Last updated on 12/26/2008

Areas of Interest: Computers - Hardware Highlights

  • My first computer, the TRS-80 was uneventful, hardware wise, except for the addition on the proprietary floppy drive system. The only "excitement" I experienced was when I abandoned the platform and wanted to save all my structural engineering programs I wrote for reuse in an IBM system. Since the floppy drive used a proprietary format I was locked in and the only way to reuse the programs was by re typing the code in an IBM system running a BASIC Interpreter. Fortunately, a friend of mine knew a guy who was a real geek and had developed an application for the exclusive purpose of transferring information between the Tandy proprietary system and the IBM standard.

Entries shown:
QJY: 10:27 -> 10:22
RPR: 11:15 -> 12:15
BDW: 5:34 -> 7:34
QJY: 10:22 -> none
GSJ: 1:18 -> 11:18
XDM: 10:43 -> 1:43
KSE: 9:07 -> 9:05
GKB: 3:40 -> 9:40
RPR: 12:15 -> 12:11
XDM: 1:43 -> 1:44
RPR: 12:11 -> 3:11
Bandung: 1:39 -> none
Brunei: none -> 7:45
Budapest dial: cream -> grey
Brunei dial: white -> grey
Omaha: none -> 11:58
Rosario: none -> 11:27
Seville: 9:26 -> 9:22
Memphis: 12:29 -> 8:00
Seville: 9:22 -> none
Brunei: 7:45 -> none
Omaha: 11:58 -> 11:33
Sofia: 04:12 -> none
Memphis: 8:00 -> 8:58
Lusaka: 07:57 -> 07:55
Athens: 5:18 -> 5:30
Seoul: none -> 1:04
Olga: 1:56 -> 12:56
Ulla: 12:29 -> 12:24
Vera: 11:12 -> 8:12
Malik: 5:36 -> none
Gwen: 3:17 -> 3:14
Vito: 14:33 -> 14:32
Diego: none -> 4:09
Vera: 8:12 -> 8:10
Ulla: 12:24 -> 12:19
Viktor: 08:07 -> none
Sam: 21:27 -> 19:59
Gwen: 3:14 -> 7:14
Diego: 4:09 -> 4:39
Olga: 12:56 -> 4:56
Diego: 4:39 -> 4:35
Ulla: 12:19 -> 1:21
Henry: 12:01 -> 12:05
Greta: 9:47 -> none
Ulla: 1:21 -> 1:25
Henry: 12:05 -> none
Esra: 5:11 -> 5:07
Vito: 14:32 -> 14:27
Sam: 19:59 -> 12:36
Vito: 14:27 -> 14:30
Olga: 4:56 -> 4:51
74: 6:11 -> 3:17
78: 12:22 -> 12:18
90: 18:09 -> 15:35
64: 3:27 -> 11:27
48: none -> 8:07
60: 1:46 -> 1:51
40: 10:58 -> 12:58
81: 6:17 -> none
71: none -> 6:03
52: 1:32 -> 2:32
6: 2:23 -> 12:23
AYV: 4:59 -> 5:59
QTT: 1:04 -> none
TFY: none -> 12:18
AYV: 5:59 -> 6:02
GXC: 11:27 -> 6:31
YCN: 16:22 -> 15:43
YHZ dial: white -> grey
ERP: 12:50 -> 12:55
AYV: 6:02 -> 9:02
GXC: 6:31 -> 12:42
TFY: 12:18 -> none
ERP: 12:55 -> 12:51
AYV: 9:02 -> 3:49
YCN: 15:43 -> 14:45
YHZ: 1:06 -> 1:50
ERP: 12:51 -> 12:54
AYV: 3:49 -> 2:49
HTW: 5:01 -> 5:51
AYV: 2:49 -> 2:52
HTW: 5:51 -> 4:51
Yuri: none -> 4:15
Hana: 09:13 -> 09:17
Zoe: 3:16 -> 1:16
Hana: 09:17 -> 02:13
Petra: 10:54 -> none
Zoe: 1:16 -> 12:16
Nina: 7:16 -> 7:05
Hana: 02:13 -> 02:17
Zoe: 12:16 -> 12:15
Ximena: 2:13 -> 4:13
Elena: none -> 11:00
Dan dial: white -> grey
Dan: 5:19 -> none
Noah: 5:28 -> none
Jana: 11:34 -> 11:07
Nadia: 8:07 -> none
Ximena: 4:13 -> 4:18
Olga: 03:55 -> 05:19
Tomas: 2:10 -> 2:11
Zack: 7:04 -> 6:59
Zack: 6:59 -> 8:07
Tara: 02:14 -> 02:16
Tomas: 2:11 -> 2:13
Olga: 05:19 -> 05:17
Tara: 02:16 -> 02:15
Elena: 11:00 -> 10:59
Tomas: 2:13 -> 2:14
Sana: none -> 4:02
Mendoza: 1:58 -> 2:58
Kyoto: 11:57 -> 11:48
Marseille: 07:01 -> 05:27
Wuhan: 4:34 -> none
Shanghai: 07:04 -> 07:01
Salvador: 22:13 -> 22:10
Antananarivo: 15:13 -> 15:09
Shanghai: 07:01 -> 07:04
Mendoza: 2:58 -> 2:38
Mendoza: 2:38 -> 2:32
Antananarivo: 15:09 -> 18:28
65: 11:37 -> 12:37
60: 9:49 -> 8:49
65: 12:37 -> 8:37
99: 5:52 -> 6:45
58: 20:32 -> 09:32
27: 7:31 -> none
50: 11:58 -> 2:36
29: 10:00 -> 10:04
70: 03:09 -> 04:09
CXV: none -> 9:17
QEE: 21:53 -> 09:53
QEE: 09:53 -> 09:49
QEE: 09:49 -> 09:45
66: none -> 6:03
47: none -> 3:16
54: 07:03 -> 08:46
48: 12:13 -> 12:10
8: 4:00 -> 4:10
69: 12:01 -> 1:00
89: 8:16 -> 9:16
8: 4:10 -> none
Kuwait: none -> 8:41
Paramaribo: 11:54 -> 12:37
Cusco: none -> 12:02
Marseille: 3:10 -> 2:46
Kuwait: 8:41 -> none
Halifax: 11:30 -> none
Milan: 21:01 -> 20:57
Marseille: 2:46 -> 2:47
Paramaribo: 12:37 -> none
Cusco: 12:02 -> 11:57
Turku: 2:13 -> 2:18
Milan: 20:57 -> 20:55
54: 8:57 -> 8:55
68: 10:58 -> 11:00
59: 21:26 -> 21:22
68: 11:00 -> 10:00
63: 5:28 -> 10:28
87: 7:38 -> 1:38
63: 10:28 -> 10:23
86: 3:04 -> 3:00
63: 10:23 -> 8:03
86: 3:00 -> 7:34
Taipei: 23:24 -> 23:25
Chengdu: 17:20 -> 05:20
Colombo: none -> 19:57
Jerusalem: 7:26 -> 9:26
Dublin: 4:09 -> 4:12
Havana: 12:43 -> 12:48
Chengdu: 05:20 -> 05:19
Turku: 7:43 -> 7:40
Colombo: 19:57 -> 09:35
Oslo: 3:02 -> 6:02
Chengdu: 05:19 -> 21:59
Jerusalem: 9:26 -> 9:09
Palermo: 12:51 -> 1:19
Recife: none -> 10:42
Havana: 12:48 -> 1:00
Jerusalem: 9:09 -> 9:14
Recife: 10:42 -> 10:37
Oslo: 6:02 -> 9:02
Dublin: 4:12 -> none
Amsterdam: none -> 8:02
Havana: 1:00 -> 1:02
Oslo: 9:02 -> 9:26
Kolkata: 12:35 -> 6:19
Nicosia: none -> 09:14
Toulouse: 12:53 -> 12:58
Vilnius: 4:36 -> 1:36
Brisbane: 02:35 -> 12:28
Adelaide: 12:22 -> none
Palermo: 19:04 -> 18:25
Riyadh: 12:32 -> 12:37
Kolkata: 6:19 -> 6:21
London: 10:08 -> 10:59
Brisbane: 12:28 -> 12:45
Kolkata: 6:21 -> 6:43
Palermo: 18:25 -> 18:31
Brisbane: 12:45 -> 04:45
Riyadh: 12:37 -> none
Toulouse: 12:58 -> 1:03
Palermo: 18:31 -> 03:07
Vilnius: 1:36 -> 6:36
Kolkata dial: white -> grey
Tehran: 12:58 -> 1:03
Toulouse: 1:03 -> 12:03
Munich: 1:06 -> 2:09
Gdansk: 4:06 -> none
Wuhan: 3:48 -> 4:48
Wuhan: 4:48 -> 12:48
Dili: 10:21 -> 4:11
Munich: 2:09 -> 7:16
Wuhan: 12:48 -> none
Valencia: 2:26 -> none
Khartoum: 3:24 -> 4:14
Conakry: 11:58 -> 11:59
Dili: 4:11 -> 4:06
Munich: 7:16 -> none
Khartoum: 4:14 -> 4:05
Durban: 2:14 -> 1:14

Problems to solve:
A. In the TRS-80 passage, echo the stretch from "Areas of Interest: Computers" through "the IBM standard." word for word.
B. According to the TRS-80 passage, what kind of programs did the writer want to save for reuse on an IBM system?

Responses for each task:
A.
Areas of Interest: Computers - Hardware Highlights

  • My first computer, the TRS-80 was uneventful, hardware wise, except for the addition on the proprietary floppy drive system. The only "excitement" I experienced was when I abandoned the platform and wanted to save all my structural engineering programs I wrote for reuse in an IBM system. Since the floppy drive used a proprietary format I was locked in and the only way to reuse the programs was by re typing the code in an IBM system running a BASIC Interpreter. Fortunately, a friend of mine knew a guy who was a real geek and had developed an application for the exclusive purpose of transferring information between the Tandy proprietary system and the IBM standard.

B. Structural engineering programs the writer had written.